**AUFGABE 1:**
Schreiben Sie sämtliche Zeilen unter „Gespeicherte Einträge“ weiter unten genau ab und lassen Sie die Bilder dabei weg.

**VORGEGEBENER TEXT:**
DB Regio NRW und Bombardier melden inzwischen, dass das Problem eingekreist wurde und an der Lösung gearbeitet wird. Unerfreulicherweise fand man kein reines Software-Problem, sondern auch die Hardware der EBI Cab spielt mit hinein und muss angepasst werden. Die Ursache klingt unglaublich: Durch Erschütterungen im Fahrbetrieb konnte der PZB-Rechner abstürzen, ohne dass dies eine Störmeldung auslöste. Die Anlage ist buchstäblich nicht „bahnfest“. Alles das soll nun geändert werden. Um eine zeitaufwändige EBA-Zulassung kommt man aber wohl nicht herum. Die PZB-Anlagen in der Baureihe 442 („Talent 2“), ein anderer Pannenzug aus dem Hause Bombardier, der eigentlich schon lange Zeit in Süddeutschland verkehren sollte, kann Bombardier gleich mit austauschen, denn sie sind baugleich zu denen in der BR 422.

Update 20.6.2011
Am Ende ging es schneller, als gedacht. Die neue Anlagensoftware wurde ausgerollt, gut 14 Tage im Betrieb getestet, und seit 18.6.11 dürfen die damit ausgerüsteten 422er wieder ohne Beimann fahren.

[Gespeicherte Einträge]
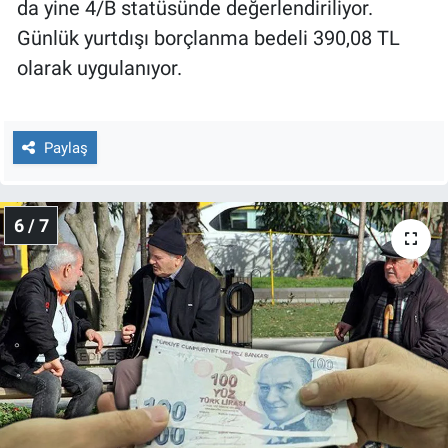
da yine 4/B statüsünde değerlendiriliyor.
Günlük yurtdışı borçlanma bedeli 390,08 TL
olarak uygulanıyor.
Paylaş
6 / 7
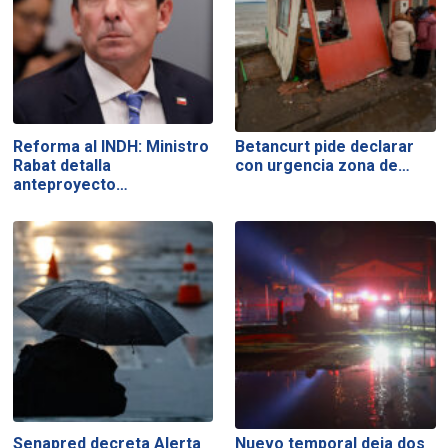
Reforma al INDH: Ministro
Betancurt pide declarar
Rabat detalla
con urgencia zona de…
anteproyecto…
Senapred decreta Alerta
Nuevo temporal deja dos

**AUFGABE 2:**
Geben Sie aus dem Text über die PZB-Störungen den Abschnitt von „DB Regio NRW“ bis „der BR 422.“ wortgetreu wieder.

**ANTWORTFELD 1:**
da yine 4/B statüsünde değerlendiriliyor.
Günlük yurtdışı borçlanma bedeli 390,08 TL
olarak uygulanıyor.
Paylaş
6 / 7
Reforma al INDH: Ministro
Betancurt pide declarar
Rabat detalla
con urgencia zona de…
anteproyecto…
Senapred decreta Alerta
Nuevo temporal deja dos

**ANTWORTFELD 2:**
DB Regio NRW und Bombardier melden inzwischen, dass das Problem eingekreist wurde und an der Lösung gearbeitet wird. Unerfreulicherweise fand man kein reines Software-Problem, sondern auch die Hardware der EBI Cab spielt mit hinein und muss angepasst werden. Die Ursache klingt unglaublich: Durch Erschütterungen im Fahrbetrieb konnte der PZB-Rechner abstürzen, ohne dass dies eine Störmeldung auslöste. Die Anlage ist buchstäblich nicht „bahnfest“. Alles das soll nun geändert werden. Um eine zeitaufwändige EBA-Zulassung kommt man aber wohl nicht herum. Die PZB-Anlagen in der Baureihe 442 („Talent 2“), ein anderer Pannenzug aus dem Hause Bombardier, der eigentlich schon lange Zeit in Süddeutschland verkehren sollte, kann Bombardier gleich mit austauschen, denn sie sind baugleich zu denen in der BR 422.